Students have started called the emergency ventilator OSV, it stands for open source ventilator because they intend to share the plans with the world. 

"We’re going to put together like an Ikea pamphlet on how you’d assemble this thing," teacher Jon Amory says. Sophomore Emily Mickool is part of the documentation group that is working on that Ikea-like assembly pamphlet. She says she doesn't want to see the emergency ventilator have to be used. 

Amory started his initial plans and drafts on March 21, by Thursday, April 9, the machine was being tested at the University of New England with a simulation specialist and Dawne- Marie Dunbar, a clinical professor of nursing and the Director of the Interprofessional Simulation and Innovation Center. The emergency ventilator was hooked up to a patient simulator. 

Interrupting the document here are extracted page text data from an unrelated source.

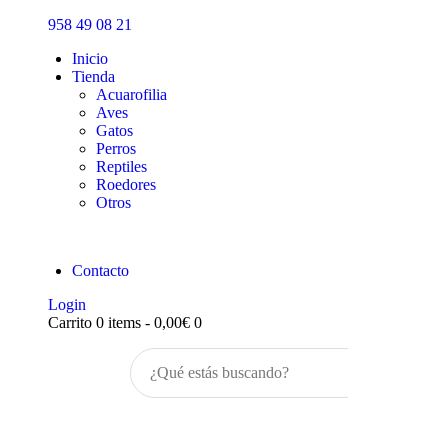
Inicio
958 49 08 21
Tienda
Inicio
Tienda
Acuarofilia
Aves
Gatos
Perros
Reptiles
Roedores
Otros
Contacto
Login
Carrito
0 items
-
0,00€
0
Buscar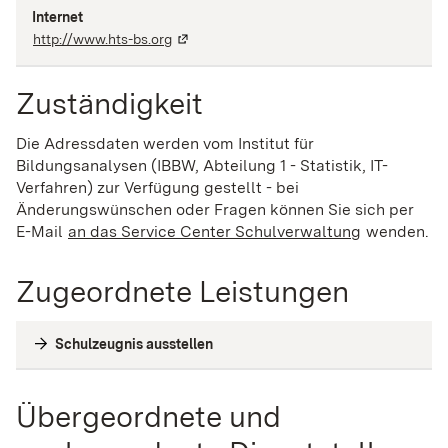
Internet
http://www.hts-bs.org
Zuständigkeit
Die Adressdaten werden vom Institut für
Bildungsanalysen (IBBW, Abteilung 1 - Statistik, IT-
Verfahren) zur Verfügung gestellt - bei
Änderungswünschen oder Fragen können Sie sich per
E-Mail
an das Service Center Schulverwaltung
(Wird in ei
wenden.
Zugeordnete Leistungen
Schulzeugnis ausstellen
Übergeordnete und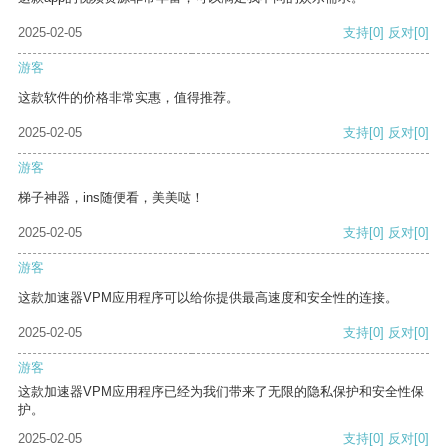
2025-02-05
支持
[0]
反对
[0]
游客
这款软件的价格非常实惠，值得推荐。
2025-02-05
支持
[0]
反对
[0]
游客
梯子神器，ins随便看，美美哒！
2025-02-05
支持
[0]
反对
[0]
游客
这款加速器VPM应用程序可以给你提供最高速度和安全性的连接。
2025-02-05
支持
[0]
反对
[0]
游客
这款加速器VPM应用程序已经为我们带来了无限的隐私保护和安全性保
护。
2025-02-05
支持
[0]
反对
[0]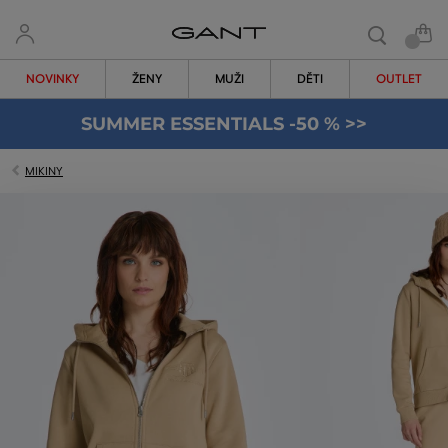
NOVINKY
ŽENY
MUŽI
DĚTI
OUTLET
SUMMER ESSENTIALS -50 % >>
MIKINY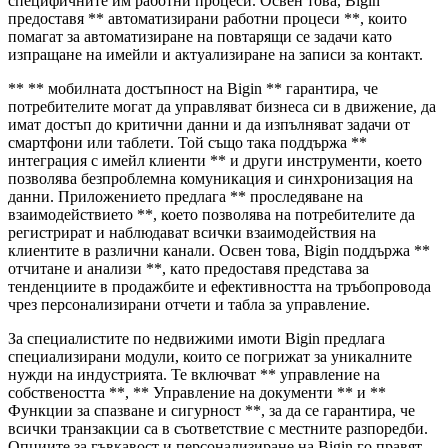
специфичните им работни процеси. Освен това, Bigin
предоставя ** автоматизирани работни процеси **, които
помагат за автоматизиране на повтарящи се задачи като
изпращане на имейли и актуализиране на записи за контакт.
** ** мобилната достъпност на Bigin ** гарантира, че
потребителите могат да управляват бизнеса си в движение, да
имат достъп до критични данни и да изпълняват задачи от
смартфони или таблети. Той също така поддържа **
интеграция с имейл клиенти ** и други инструменти, което
позволява безпроблемна комуникация и синхронизация на
данни. Приложението предлага ** проследяване на
взаимодействието **, което позволява на потребителите да
регистрират и наблюдават всички взаимодействия на
клиентите в различни канали. Освен това, Bigin поддържа **
отчитане и анализи **, като предоставя представа за
тенденциите в продажбите и ефективността на тръбопровода
чрез персонализирани отчети и табла за управление.
За специалистите по недвижими имоти Bigin предлага
специализирани модули, които се погрижат за уникалните
нужди на индустрията. Те включват ** управление на
собствеността **, ** Управление на документи ** и **
Функции за спазване и сигурност **, за да се гарантира, че
всички транзакции са в съответствие с местните разпоредби.
Опциите за гъвкавост и персонализиране на Bigin го правят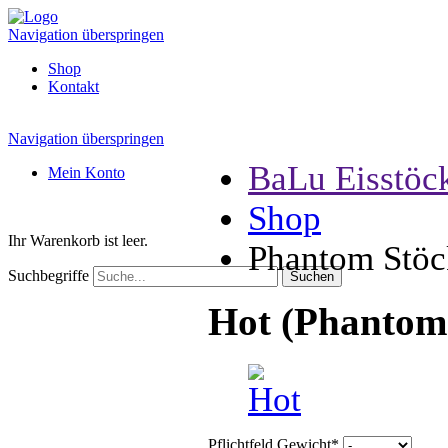
Navigation überspringen
Shop
Kontakt
Navigation überspringen
BaLu Eisstöc
Mein Konto
Shop
Ihr Warenkorb ist leer.
Phantom Stöc
Suchbegriffe
Hot (Phantom
Pflichtfeld
Gewicht
*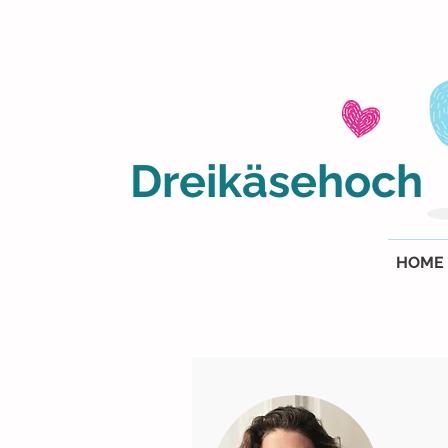
Dreikäsehoch
HOME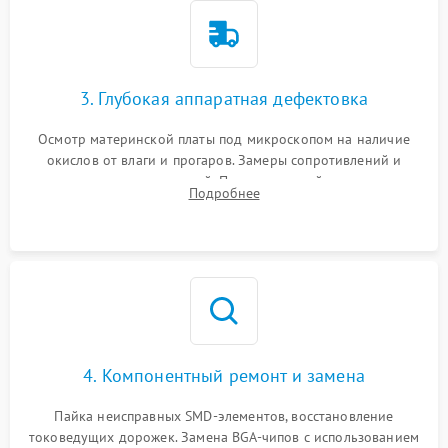
3. Глубокая аппаратная дефектовка
Осмотр материнской платы под микроскопом на наличие
окислов от влаги и прогаров. Замеры сопротивлений и
дежурных напряжений. Проверка цепей питания,
Подробнее
мультиконтроллера, процессора и видеочипа.
4. Компонентный ремонт и замена
Пайка неисправных SMD-элементов, восстановление
токоведущих дорожек. Замена BGA-чипов с использованием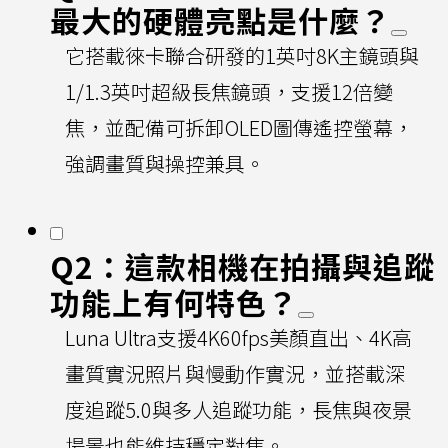
最大的硬體亮點是什麼？
它搭載徠卡聯合研發的1英吋8K主鏡頭與
1/1.3英吋超級長焦鏡頭，支援12倍變
焦，並配備可拆卸OLED圖傳遙控螢幕，
強調畫質與操控兼具。
Q2：這款相機在拍攝與追蹤
功能上有何特色？
Luna Ultra支援4K60fps美顏直出、4K高
畫質實況照片與慢動作實況，並搭載深
度追蹤5.0與多人追蹤功能，長焦與夜景
場景也能維持穩定對焦。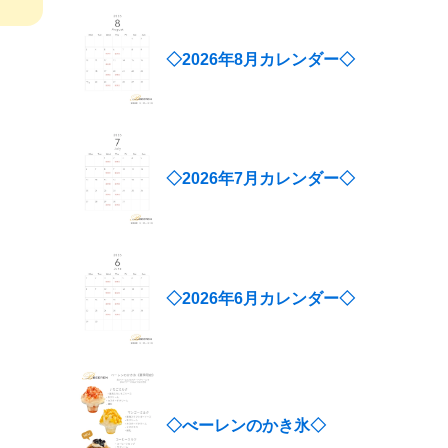
◇2026年8月カレンダー◇
◇2026年7月カレンダー◇
◇2026年6月カレンダー◇
◇べーレンのかき氷◇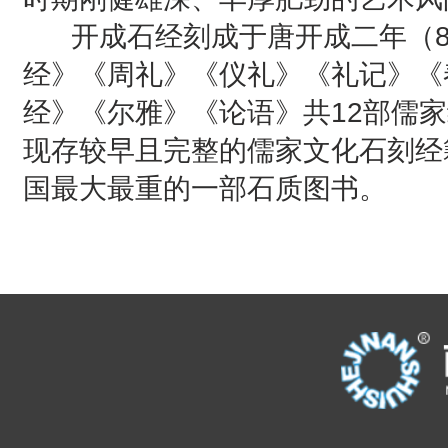
开成石经刻成于唐开成二年（8
经》《周礼》《仪礼》《礼记》《
经》《尔雅》《论语》共12部儒家经
现存较早且完整的儒家文化石刻经
国最大最重的一部石质图书。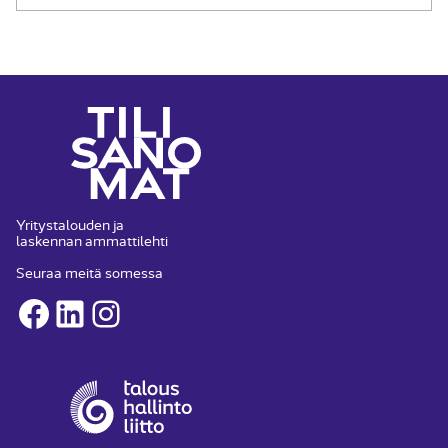
Yritystalouden ja
laskennan ammattilehti
Seuraa meitä somessa
Facebook
LinkedIn
Instagram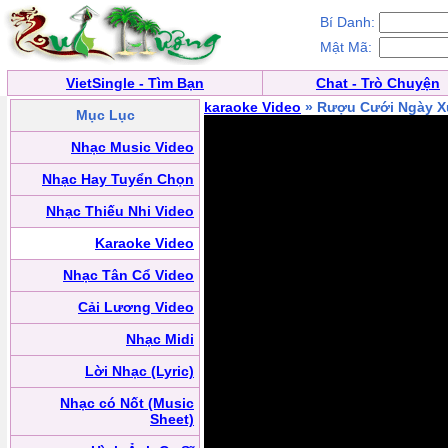
Bí Danh:
Mật Mã:
VietSingle - Tìm Bạn
Chat - Trò Chuyện
karaoke Video
» Rượu Cưới Ngày X
Mục Lục
Nhạc Music Video
Nhạc Hay Tuyển Chọn
Nhạc Thiếu Nhi Video
Karaoke Video
Nhạc Tân Cổ Video
Cải Lương Video
Nhạc Midi
Lời Nhạc (Lyric)
Nhạc có Nốt (Music
Sheet)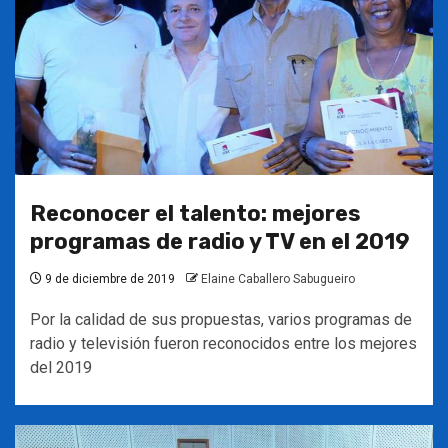
Reconocer el talento: mejores
programas de radio y TV en el 2019
9 de diciembre de 2019
Elaine Caballero Sabugueiro
Por la calidad de sus propuestas, varios programas de
radio y televisión fueron reconocidos entre los mejores
del 2019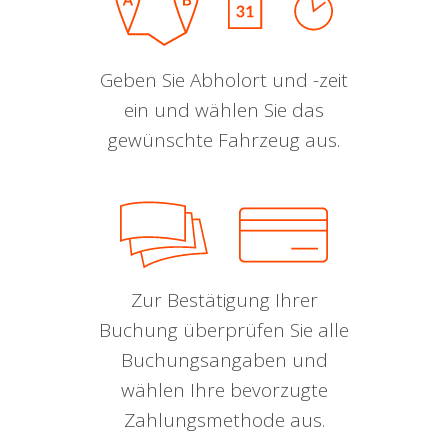
Geben Sie Abholort und -zeit
ein und wählen Sie das
gewünschte Fahrzeug aus.
Zur Bestätigung Ihrer
Buchung überprüfen Sie alle
Buchungsangaben und
wählen Ihre bevorzugte
Zahlungsmethode aus.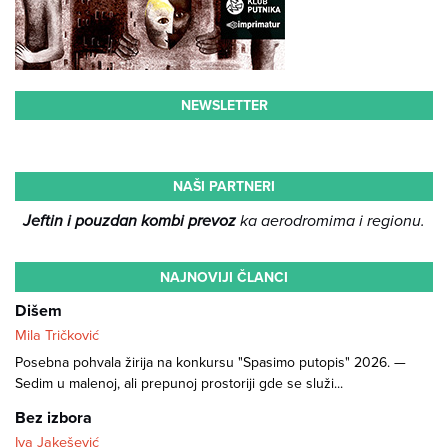
NEWSLETTER
NAŠI PARTNERI
Jeftin i pouzdan kombi prevoz
ka aerodromima i regionu.
NAJNOVIJI ČLANCI
Dišem
Mila Tričković
Posebna pohvala žirija na konkursu "Spasimo putopis" 2026. —
Sedim u malenoj, ali prepunoj prostoriji gde se služi...
Bez izbora
Iva Jakešević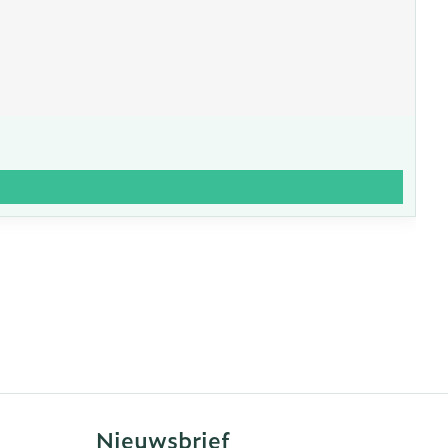
Nieuwsbrief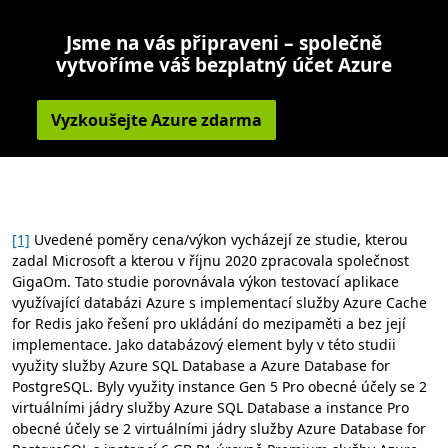
Jsme na vás připraveni – společně
vytvoříme váš bezplatný účet Azure
Vyzkoušejte Azure zdarma
[1]
Uvedené poměry cena/výkon vycházejí ze studie, kterou
zadal Microsoft a kterou v říjnu 2020 zpracovala společnost
GigaOm. Tato studie porovnávala výkon testovací aplikace
využívající databázi Azure s implementací služby Azure Cache
for Redis jako řešení pro ukládání do mezipaměti a bez její
implementace. Jako databázový element byly v této studii
využity služby Azure SQL Database a Azure Database for
PostgreSQL. Byly využity instance Gen 5 Pro obecné účely se 2
virtuálními jádry služby Azure SQL Database a instance Pro
obecné účely se 2 virtuálními jádry služby Azure Database for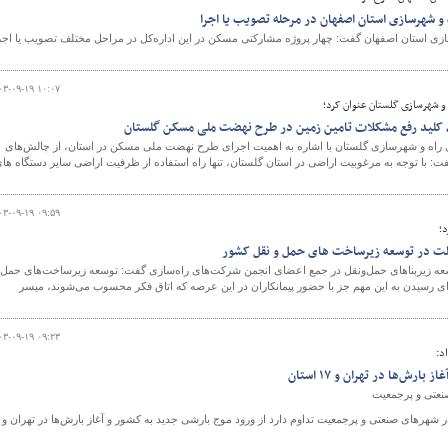
زی استان اصفهان گفت: چهار پروژه مشارکتی مسکن در این اداره‌کل در مراحل مختلف تصویب یا اجر
۰۳-۰۹-۱۹ ۱۰:۰۷
 و شهرسازی گلستان عنوان کرد؛
ی، کلید رفع مشکلات تامین زمین در طرح نهضت ملی مسکن گلستان
ل راه و شهرسازی گلستان با اشاره به اهمیت اجرای طرح نهضت ملی مسکن در استان، از چالش‌های
فت: با توجه به مرغوبیت اراضی در استان گلستان، تنها راه استفاده از ظرفیت اراضی سایر دستگاه ها
۰۳-۰۹-۱۹ ۰۹:۵۹
د؛
ت در توسعه زیرساخت های حمل و نقل کشور
 زیربناهای حمل‌ونقل در جمع اعضای انجمن شرکت‌های راه‌سازی گفت: توسعه زیرساخت‌های حمل 
برای رسیدن به این مهم جز با حضور پیمانکاران در این عرصه که اتاق فکر محسوب می‌شوند، میسر
۰۳-۰۹-۱۹ ۰۹:۲۳
د:
ارش‌ها در تهران و ۱۷ استان
نعتی و پرجمعیت
 شهرهای صنعتی و پرجمعیت تداوم دارد از ورود موج بارشی جدید به کشور و آغاز بارش‌ها در تهران و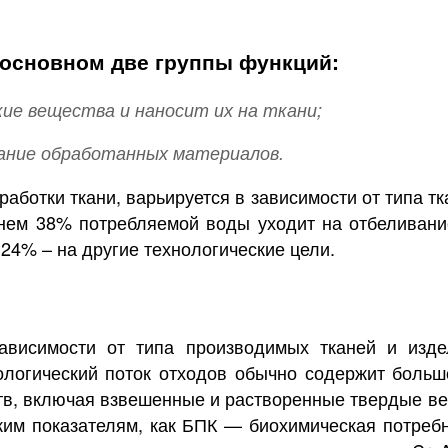
 основном две группы функций:
ие вещества и наносит их на ткани;
ание обработанных материалов.
аботки ткани, варьируется в зависимости от типа т
днем 38% потребляемой воды уходит на отбеливани
 24% – на другие технологические цели.
ависимости от типа производимых тканей и изде
ологический поток отходов обычно содержит больш
в, включая взвешенные и растворенные твердые ве
ким показателям, как БПК — биохимическая потреб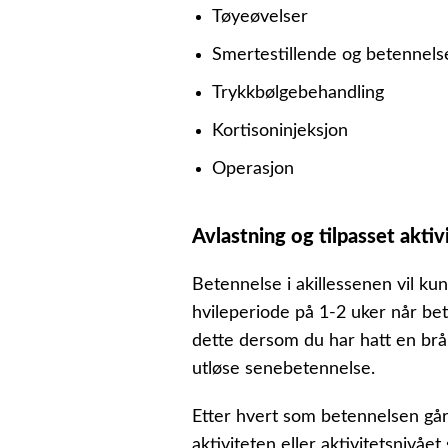
Tøyeøvelser
Smertestillende og betennel
Trykkbølgebehandling
Kortisoninjeksjon
Operasjon
Avlastning og tilpasset aktiv
Betennelse i akillessenen vil ku
hvileperiode på 1-2 uker når bet
dette dersom du har hatt en brå
utløse senebetennelse.
Etter hvert som betennelsen går 
aktiviteten eller aktivitetsnivå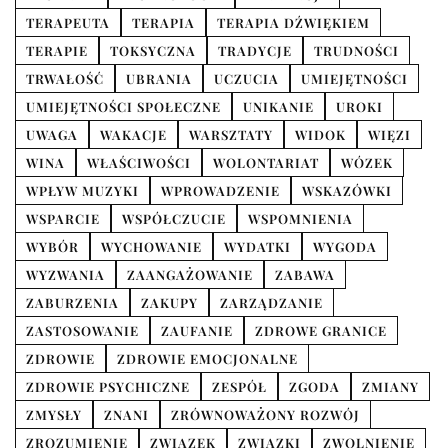
TERAPEUTA
TERAPIA
TERAPIA DŹWIĘKIEM
TERAPIE
TOKSYCZNA
TRADYCJE
TRUDNOŚCI
TRWAŁOŚĆ
UBRANIA
UCZUCIA
UMIEJĘTNOŚCI
UMIEJĘTNOŚCI SPOŁECZNE
UNIKANIE
UROKI
UWAGA
WAKACJE
WARSZTATY
WIDOK
WIĘZI
WINA
WŁAŚCIWOŚCI
WOLONTARIAT
WÓZEK
WPŁYW MUZYKI
WPROWADZENIE
WSKAZÓWKI
WSPARCIE
WSPÓŁCZUCIE
WSPOMNIENIA
WYBÓR
WYCHOWANIE
WYDATKI
WYGODA
WYZWANIA
ZAANGAŻOWANIE
ZABAWA
ZABURZENIA
ZAKUPY
ZARZĄDZANIE
ZASTOSOWANIE
ZAUFANIE
ZDROWE GRANICE
ZDROWIE
ZDROWIE EMOCJONALNE
ZDROWIE PSYCHICZNE
ZESPÓŁ
ZGODA
ZMIANY
ZMYSŁY
ZNANI
ZRÓWNOWAŻONY ROZWÓJ
ZROZUMIENIE
ZWIĄZEK
ZWIĄZKI
ZWOLNIENIE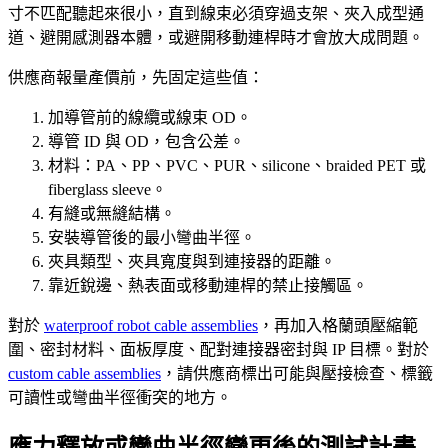
寸不匹配聽起來很小，直到線束必須穿過支架、夾入成型通
道、避開感測器本體，或避開移動連桿時才會放大成問題。
供應商報量產價前，先固定這些值：
加導管前的線纜或線束 OD。
導管 ID 與 OD，包含公差。
材料：PA、PP、PVC、PUR、silicone、braided PET 或
fiberglass sleeve。
有縫或無縫結構。
安裝導管後的最小彎曲半徑。
夾具類型、夾具寬度與到連接器的距離。
靠近銳邊、熱表面或移動連桿的禁止接觸區。
對於
waterproof robot cable assemblies
，再加入格蘭頭壓縮範
圍、密封材料、面板厚度、配對連接器密封與 IP 目標。對於
custom cable assemblies
，請供應商標出可能與壓接檢查、標籤
可讀性或彎曲半徑衝突的地方。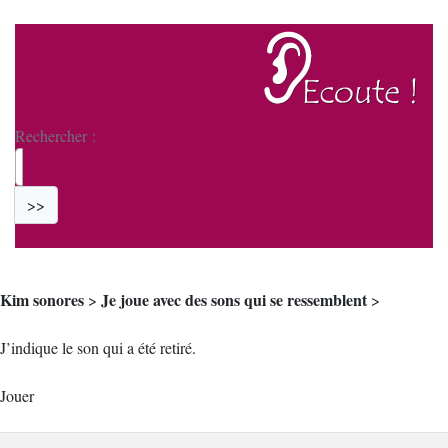
Rechercher :
>>
Kim sonores
Je joue avec des sons qui se ressemblent
>
>
J’indique le son qui a été retiré.
Jouer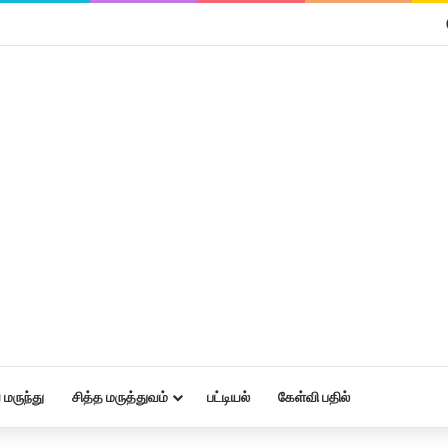
மருந்து
சித்த மருத்துவம்
பட்டியல்
கேள்வி பதில்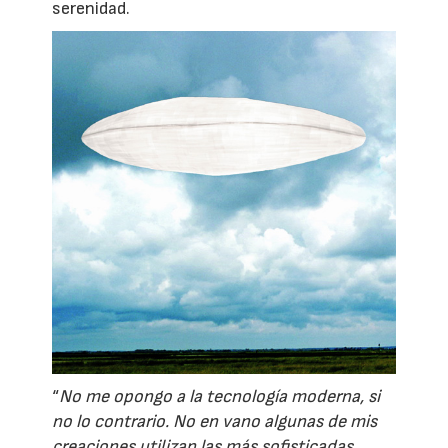
serenidad.
“
No me opongo a la tecnología moderna, si
no lo contrario. No en vano algunas de mis
creaciones utilizan las más sofisticadas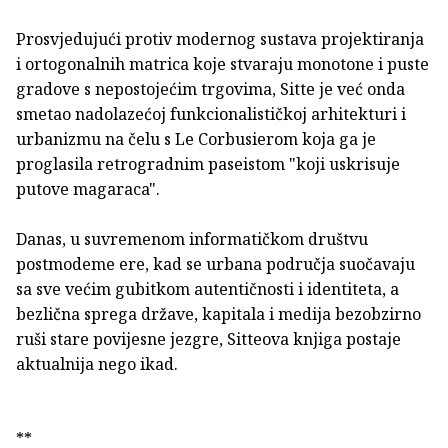
Prosvjedujući protiv modernog sustava projektiranja
i ortogonalnih matrica koje stvaraju monotone i puste
gradove s nepostojećim trgovima, Sitte je već onda
smetao nadolazećoj funkcionalističkoj arhitekturi i
urbanizmu na čelu s Le Corbusierom koja ga je
proglasila retrogradnim paseistom "koji uskrisuje
putove magaraca".
Danas, u suvremenom informatičkom društvu
postmodeme ere, kad se urbana područja suočavaju
sa sve većim gubitkom autentičnosti i identiteta, a
bezlična sprega države, kapitala i medija bezobzirno
ruši stare povijesne jezgre, Sitteova knjiga postaje
aktualnija nego ikad.
**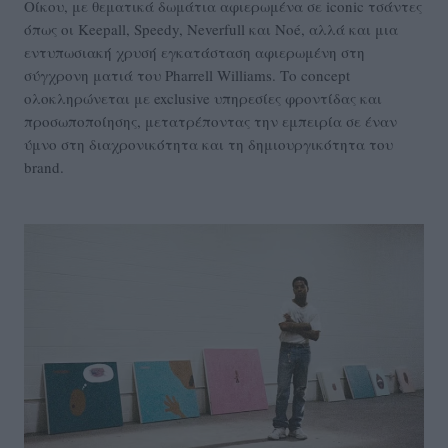
Οίκου, με θεματικά δωμάτια αφιερωμένα σε iconic τσάντες
όπως οι Keepall, Speedy, Neverfull και Noé, αλλά και μια
εντυπωσιακή χρυσή εγκατάσταση αφιερωμένη στη
σύγχρονη ματιά του Pharrell Williams. Το concept
ολοκληρώνεται με exclusive υπηρεσίες φροντίδας και
προσωποποίησης, μετατρέποντας την εμπειρία σε έναν
ύμνο στη διαχρονικότητα και τη δημιουργικότητα του
brand.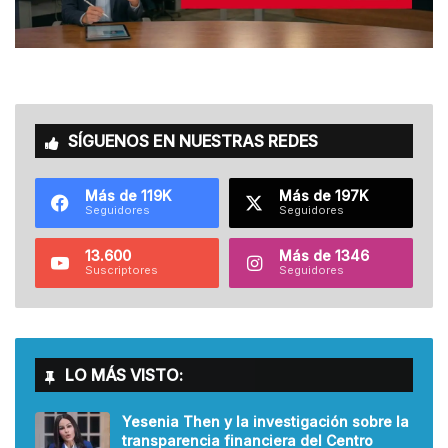
SÍGUENOS EN NUESTRAS REDES
Más de 119K
Más de 197K
Seguidores
Seguidores
13.600
Más de 1346
Suscriptores
Seguidores
LO MÁS VISTO:
Yesenia Then y la investigación sobre la
transparencia financiera del Centro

"What was very exciting was the data that we got from the patient simulator very much mimicked what we would see if it was on a real ventilator," said Dunbar. 

"To take parts that are readily available and basically put them together with three tools and to come up with a prototype that worked as well as it did on our patient simulator we were fascinated," Dunbar explained that UNE is committed to allowing Jon Amory to continue to test his emergency ventilator at their facility. 

In less than three weeks, Amory and his students build an emergency ventilator for $1,500 - a medical-grade ventilator costs anywhere from $25,000 to $50,000. The machine requires a set of Allen keys and a crescent wrench to put it together. All the parts can be purchased from three different suppliers and all the supplies are in stock. 

Amory may have built the emergency ventilator for a worst-case scenario but it has been an amazing learning experience for his students. 

"I think where it's really important is to see that they (students) can put their skills to use right away. That when there's a crisis or a challenge that comes up, they can rise to the occasion... implement the skills that they've learned so far and see themselves being relevant to help find solutions to the problem," Amory said. 

The emergency ventilator still needs to undergo continuous testing and Amory says his students are still working on completing the instructions before it is released.